Work instruction -
When you reach the line that contains "Es war absehbar: Angesichts" in the data below, start reproducing lines exactly, and stop after the line that contains "wurde. Unter den".

::: Data under study

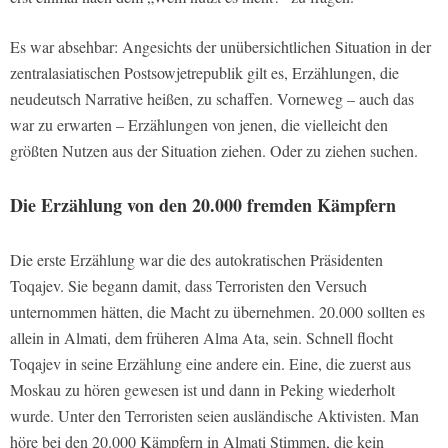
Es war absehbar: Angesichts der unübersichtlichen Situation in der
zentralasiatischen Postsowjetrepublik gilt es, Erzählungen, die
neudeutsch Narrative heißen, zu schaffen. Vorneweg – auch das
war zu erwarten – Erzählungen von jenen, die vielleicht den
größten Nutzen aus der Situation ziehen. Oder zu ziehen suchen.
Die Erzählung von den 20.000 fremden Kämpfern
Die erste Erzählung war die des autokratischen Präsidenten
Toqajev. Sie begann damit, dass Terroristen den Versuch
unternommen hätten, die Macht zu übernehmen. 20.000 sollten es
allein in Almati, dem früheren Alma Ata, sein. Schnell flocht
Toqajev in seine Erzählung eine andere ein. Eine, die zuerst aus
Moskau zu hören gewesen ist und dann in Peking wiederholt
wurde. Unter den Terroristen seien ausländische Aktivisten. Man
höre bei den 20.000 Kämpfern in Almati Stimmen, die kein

::::::
::: Data under study

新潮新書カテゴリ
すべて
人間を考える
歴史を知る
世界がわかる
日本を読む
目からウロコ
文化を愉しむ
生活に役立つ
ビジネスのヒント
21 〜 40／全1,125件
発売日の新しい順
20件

::::::
::: Data under study

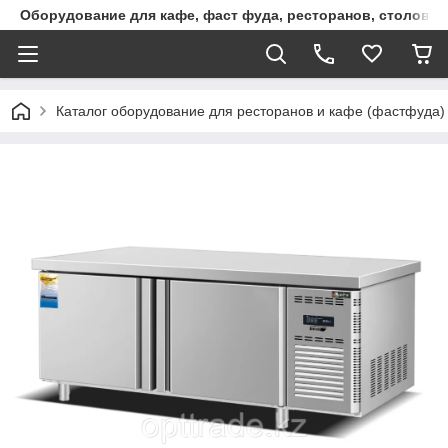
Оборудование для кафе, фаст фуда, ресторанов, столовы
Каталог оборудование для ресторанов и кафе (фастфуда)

::::::

Exercise solution -
Es war absehbar: Angesichts der unübersichtlichen Situation in der
zentralasiatischen Postsowjetrepublik gilt es, Erzählungen, die
neudeutsch Narrative heißen, zu schaffen. Vorneweg – auch das
war zu erwarten – Erzählungen von jenen, die vielleicht den
größten Nutzen aus der Situation ziehen. Oder zu ziehen suchen.
Die Erzählung von den 20.000 fremden Kämpfern
Die erste Erzählung war die des autokratischen Präsidenten
Toqajev. Sie begann damit, dass Terroristen den Versuch
unternommen hätten, die Macht zu übernehmen. 20.000 sollten es
allein in Almati, dem früheren Alma Ata, sein. Schnell flocht
Toqajev in seine Erzählung eine andere ein. Eine, die zuerst aus
Moskau zu hören gewesen ist und dann in Peking wiederholt
wurde. Unter den Terroristen seien ausländische Aktivisten. Man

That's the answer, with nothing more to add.